Bourriaud later writes in his essay that art, especially art that doesn’t posit itself as singularly interpretable, incites “a forever unfinished discursiveness.” That is, as long as viewers see, contemplate, and gloss art, discourse about it will continue. If what Bourriaud writes is true, then my friend and I’s separate correspondences with Illouz’s rocks are a droplet in an ocean of idiosyncratic exchanges. Indeed, Bourriaud acknowledges that art has “countless correspondents and recipients.” Illouz’s rocks were rendered before us, so too they will be rendered after us. This is not to say that the images are so blank and flat as to require the viewer’s imposition, but rather that they are delightfully pliable and alive.
More delightful even is that Illouz doesn’t prescribe a precise coefficient for viewer translation. What you or my friend or I see is not mediated by the same factor. Our understanding flexes around the cultural, political, historical, social, and biographical material that we might engage with or cling to. Art is a location of correspondence not unlike a rendezvous point in a busy city, where strangers meet knowing they have arrived from various places and taken various routes on their way to the locale.
As remarkable as the images’ plastic space and shape is their extrication from time. Rock as a structure is so threaded with time and history, so necessarily plopped into Earth’s “Geologic Time Scale” upon its formation. All the slips and grooves, the joints and pores of the solidified lava in Illouz’s photographs are cue enough. What Illouz captures is one pause in a centuries long process of magma hardening. And almost tautologically, each print is cured with salt and ashes: essentially, Illouz has sprinkled the material of time back onto photographs that are seemingly evidence of it. Yet, the rocks of Illouz’s images are not at all anchored in time; in fact, the images are starved of it.
What Illouz’s strictures of hyper-zoom and grayscale do for the shape and scale of the rocks, they also do for time. Had Illouz retained the images’ colors or had a sliver of skyline, a grassy patch, or a human figure slipped into the image, a time of day, a season, an entire chronology and culture might have been betrayed. Instead, Illouz’s precise curation invites new temporalities, constricted only by gallery hours and internet access, to emerge with each viewer. In the exchange between viewer and art, there is the moment that the viewer perceives the Illouz-rendered Mount Etna rocks and no other moment. The images implore an intimacy between viewer and art in this way. When I look again at my favorite crag, the one that resembles a days-old scab, it is like I’ve urged the image into time.

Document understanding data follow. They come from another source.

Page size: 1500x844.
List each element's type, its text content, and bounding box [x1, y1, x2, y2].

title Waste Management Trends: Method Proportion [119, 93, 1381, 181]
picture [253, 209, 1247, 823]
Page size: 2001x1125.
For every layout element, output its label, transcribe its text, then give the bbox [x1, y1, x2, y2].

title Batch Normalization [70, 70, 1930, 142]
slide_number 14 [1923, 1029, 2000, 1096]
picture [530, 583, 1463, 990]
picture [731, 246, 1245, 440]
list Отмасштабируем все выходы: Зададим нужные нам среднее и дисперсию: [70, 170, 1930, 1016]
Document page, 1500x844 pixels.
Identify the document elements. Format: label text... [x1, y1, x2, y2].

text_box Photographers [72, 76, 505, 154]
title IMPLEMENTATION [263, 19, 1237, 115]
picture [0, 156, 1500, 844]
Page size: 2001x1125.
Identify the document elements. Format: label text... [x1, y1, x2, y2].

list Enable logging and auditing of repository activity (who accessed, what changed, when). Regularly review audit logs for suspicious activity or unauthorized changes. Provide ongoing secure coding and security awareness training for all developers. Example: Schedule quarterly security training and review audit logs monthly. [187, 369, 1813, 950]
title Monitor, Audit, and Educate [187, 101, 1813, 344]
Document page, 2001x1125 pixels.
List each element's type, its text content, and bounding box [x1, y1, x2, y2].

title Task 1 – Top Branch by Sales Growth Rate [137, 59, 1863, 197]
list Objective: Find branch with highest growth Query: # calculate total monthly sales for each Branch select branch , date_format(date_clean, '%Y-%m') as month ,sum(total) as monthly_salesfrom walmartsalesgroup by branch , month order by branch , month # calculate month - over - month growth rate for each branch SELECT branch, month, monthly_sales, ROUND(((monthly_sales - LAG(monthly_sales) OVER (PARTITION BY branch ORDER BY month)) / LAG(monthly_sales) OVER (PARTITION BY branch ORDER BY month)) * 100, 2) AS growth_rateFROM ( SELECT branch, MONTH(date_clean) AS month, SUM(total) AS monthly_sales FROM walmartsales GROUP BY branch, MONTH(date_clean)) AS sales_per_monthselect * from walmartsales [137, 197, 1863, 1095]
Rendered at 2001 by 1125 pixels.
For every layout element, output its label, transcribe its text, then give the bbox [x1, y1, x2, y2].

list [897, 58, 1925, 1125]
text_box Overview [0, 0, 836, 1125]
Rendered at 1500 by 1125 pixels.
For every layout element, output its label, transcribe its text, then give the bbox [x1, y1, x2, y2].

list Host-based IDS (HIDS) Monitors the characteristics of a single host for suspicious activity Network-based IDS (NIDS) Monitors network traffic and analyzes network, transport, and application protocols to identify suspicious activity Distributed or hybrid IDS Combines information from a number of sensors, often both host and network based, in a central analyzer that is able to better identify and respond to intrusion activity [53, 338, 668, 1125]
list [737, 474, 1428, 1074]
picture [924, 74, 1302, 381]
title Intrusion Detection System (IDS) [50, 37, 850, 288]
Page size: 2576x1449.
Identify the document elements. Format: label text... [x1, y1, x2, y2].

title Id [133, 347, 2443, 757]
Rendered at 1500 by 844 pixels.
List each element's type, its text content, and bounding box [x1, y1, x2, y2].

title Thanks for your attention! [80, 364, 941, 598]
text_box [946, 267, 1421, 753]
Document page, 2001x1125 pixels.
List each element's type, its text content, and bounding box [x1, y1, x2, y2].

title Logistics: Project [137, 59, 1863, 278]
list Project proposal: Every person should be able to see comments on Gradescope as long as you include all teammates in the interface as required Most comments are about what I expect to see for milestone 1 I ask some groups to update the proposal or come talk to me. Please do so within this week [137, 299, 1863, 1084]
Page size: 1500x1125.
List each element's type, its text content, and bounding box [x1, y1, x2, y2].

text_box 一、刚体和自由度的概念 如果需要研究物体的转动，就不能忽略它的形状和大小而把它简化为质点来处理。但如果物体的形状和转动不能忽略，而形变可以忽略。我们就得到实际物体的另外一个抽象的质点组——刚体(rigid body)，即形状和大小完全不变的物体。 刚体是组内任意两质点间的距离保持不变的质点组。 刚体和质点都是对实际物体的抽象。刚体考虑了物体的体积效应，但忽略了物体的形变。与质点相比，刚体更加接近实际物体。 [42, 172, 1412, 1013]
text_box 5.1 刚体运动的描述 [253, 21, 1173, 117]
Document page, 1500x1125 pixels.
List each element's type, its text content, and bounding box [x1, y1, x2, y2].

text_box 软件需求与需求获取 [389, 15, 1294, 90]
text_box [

Intimacy, I think, is the point of Illouz’s Au bord du Volcan and Bourriaud’s understanding of the art-viewer relationship in Relational Aesthetics. With images like Illouz’s that are pliable, having been removed from their space and time, you or I am left to carve out a form, a meaning in the piece. Whatever distinct, sometimes charged thing—object, figure, myth—we have carved, it is ours for at least as long as we gaze. For me, it is a wound almost healed. For my friend, the chin and nose are her grandfather’s. My friend and I take what our gaze has given us or, more appropriately, has co-authored with Illouz’s work, and hold it for a moment—a moment that we know is as temperamental and fleeting as the volcanic eruption that roused Illouz.